Miyazaki et al.  reported on the effects of paint. They compared changes in systolic blood pressure caused by touching Japanese cedar panels that had not been painted, that had been painted with a thin layer (oil finish), and that had been painted with a thick layer (polyurethane paint). A metal plate was also prepared as a reference. In the case of no paint and thin paint, systolic blood pressure rose transiently and then rapidly fell back to baseline levels, whereas it remained high when the subjects touched the thick-painted panel and metal. These results indicate that cedar wood can be as much a stressor as metal when coated with a thick layer of paint. Wood is usually coated with paint for maintenance reasons; however, this tends to negate the comparative advantage of the material in terms of human-friendliness.

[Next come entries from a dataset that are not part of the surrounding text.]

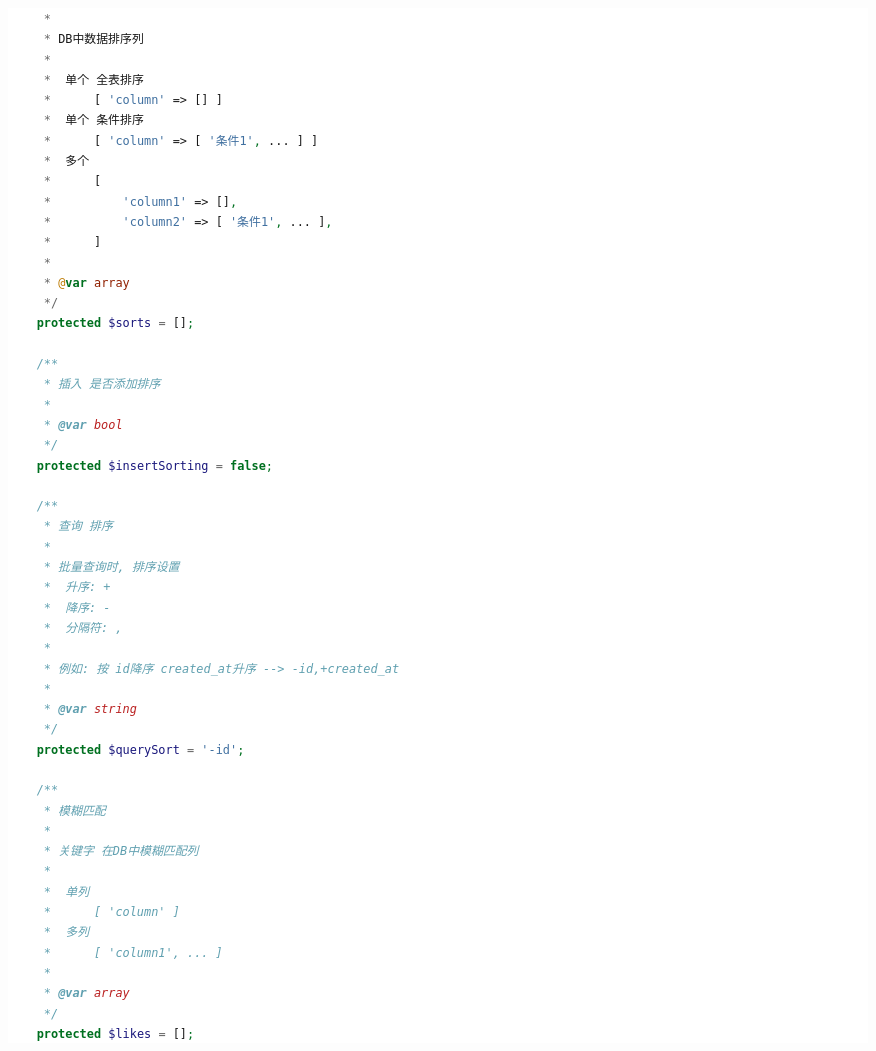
 ```php
	 * 
	 * DB中数据排序列
	 * 
	 * 	单个 全表排序
	 * 		[ 'column' => [] ]
	 * 	单个 条件排序
	 * 		[ 'column' => [ '条件1', ... ] ]
	 * 	多个
	 * 		[
	 * 			'column1' => [],
	 * 			'column2' => [ '条件1', ... ],
	 * 		]
	 * 
	 * @var array
	 */
	protected $sorts = [];

	/**
	 * 插入 是否添加排序
	 * 
	 * @var bool
	 */
	protected $insertSorting = false;

	/**
	 * 查询 排序
	 * 
	 * 批量查询时, 排序设置
	 * 	升序: +
	 * 	降序: -
	 * 	分隔符: ,
	 * 
	 * 例如: 按 id降序 created_at升序 --> -id,+created_at
	 * 
	 * @var string
	 */
	protected $querySort = '-id';

	/**
	 * 模糊匹配
	 * 
	 * 关键字 在DB中模糊匹配列
	 * 
	 * 	单列
	 * 		[ 'column' ]
	 * 	多列
	 * 		[ 'column1', ... ]
	 * 
	 * @var array
	 */
	protected $likes = [];
```
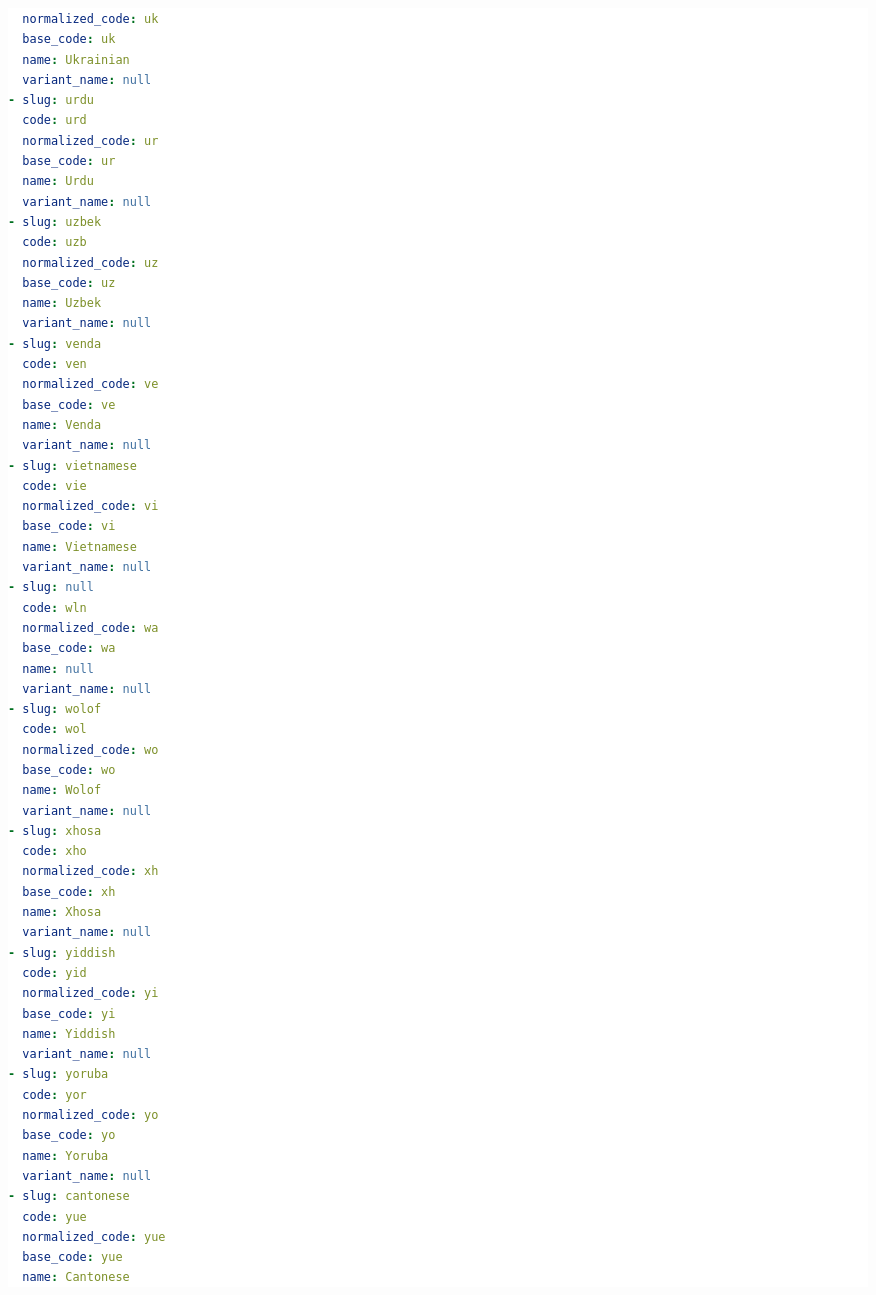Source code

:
 ```yaml
  normalized_code: uk
  base_code: uk
  name: Ukrainian
  variant_name: null
- slug: urdu
  code: urd
  normalized_code: ur
  base_code: ur
  name: Urdu
  variant_name: null
- slug: uzbek
  code: uzb
  normalized_code: uz
  base_code: uz
  name: Uzbek
  variant_name: null
- slug: venda
  code: ven
  normalized_code: ve
  base_code: ve
  name: Venda
  variant_name: null
- slug: vietnamese
  code: vie
  normalized_code: vi
  base_code: vi
  name: Vietnamese
  variant_name: null
- slug: null
  code: wln
  normalized_code: wa
  base_code: wa
  name: null
  variant_name: null
- slug: wolof
  code: wol
  normalized_code: wo
  base_code: wo
  name: Wolof
  variant_name: null
- slug: xhosa
  code: xho
  normalized_code: xh
  base_code: xh
  name: Xhosa
  variant_name: null
- slug: yiddish
  code: yid
  normalized_code: yi
  base_code: yi
  name: Yiddish
  variant_name: null
- slug: yoruba
  code: yor
  normalized_code: yo
  base_code: yo
  name: Yoruba
  variant_name: null
- slug: cantonese
  code: yue
  normalized_code: yue
  base_code: yue
  name: Cantonese
```
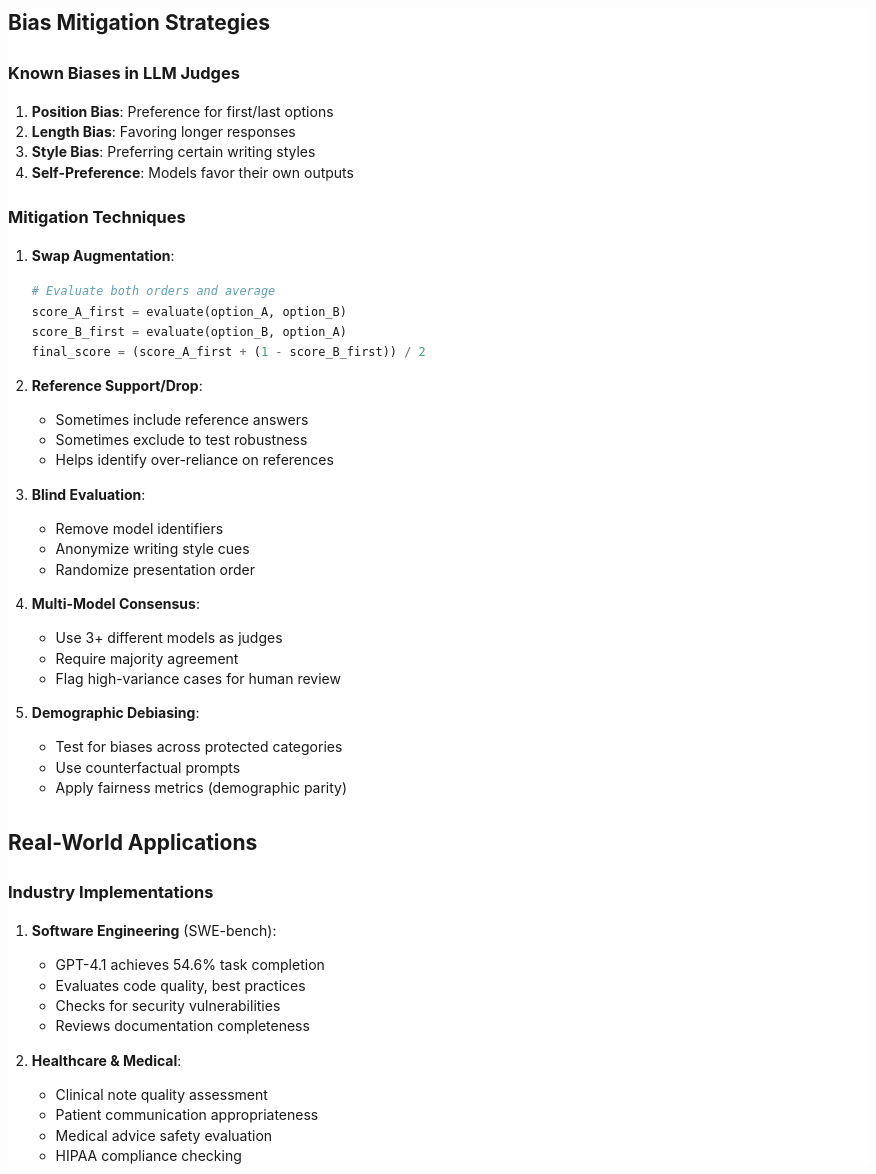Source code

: ## Bias Mitigation Strategies

### Known Biases in LLM Judges
1. **Position Bias**: Preference for first/last options
2. **Length Bias**: Favoring longer responses
3. **Style Bias**: Preferring certain writing styles
4. **Self-Preference**: Models favor their own outputs

### Mitigation Techniques
1. **Swap Augmentation**:
   ```python
   # Evaluate both orders and average
   score_A_first = evaluate(option_A, option_B)
   score_B_first = evaluate(option_B, option_A)
   final_score = (score_A_first + (1 - score_B_first)) / 2
   ```

2. **Reference Support/Drop**:
   - Sometimes include reference answers
   - Sometimes exclude to test robustness
   - Helps identify over-reliance on references

3. **Blind Evaluation**:
   - Remove model identifiers
   - Anonymize writing style cues
   - Randomize presentation order

4. **Multi-Model Consensus**:
   - Use 3+ different models as judges
   - Require majority agreement
   - Flag high-variance cases for human review

5. **Demographic Debiasing**:
   - Test for biases across protected categories
   - Use counterfactual prompts
   - Apply fairness metrics (demographic parity)

## Real-World Applications

### Industry Implementations

1. **Software Engineering** (SWE-bench):
   - GPT-4.1 achieves 54.6% task completion
   - Evaluates code quality, best practices
   - Checks for security vulnerabilities
   - Reviews documentation completeness

2. **Healthcare & Medical**:
   - Clinical note quality assessment
   - Patient communication appropriateness
   - Medical advice safety evaluation
   - HIPAA compliance checking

Mishima et al.  compared the changes in brain activity and systolic blood pressure caused while listening to the sound of a turbine (dental implement), representing an artificial sound, or to a stream, representing a natural sound. No sound was introduced in the control session, i.e., the subjects heard no sound. Systolic blood pressure was significantly increased with the sound of the turbine; however, it was not changed by the sound of a stream. Prefrontal activity estimated using the NIRS method was considerably reduced when the subject was listening to the turbine, while it showed a slight but significant decrease when he/she was listening to the stream. Brain activity is frequently enhanced when stress is perceived; however, in this case, the sound of a turbine was so unpleasant that the flight reaction may have been induced. In the “Null” session, systolic blood pressure and cerebral activity did not show significant changes. The study was conceived with a view to masking the alarming sound of a turbine with the gentle sound of a stream; however, further studies on individual differences in physiological responses in terms of age, dental experiences and other factors would be required in order to be able to implement this idea into practice.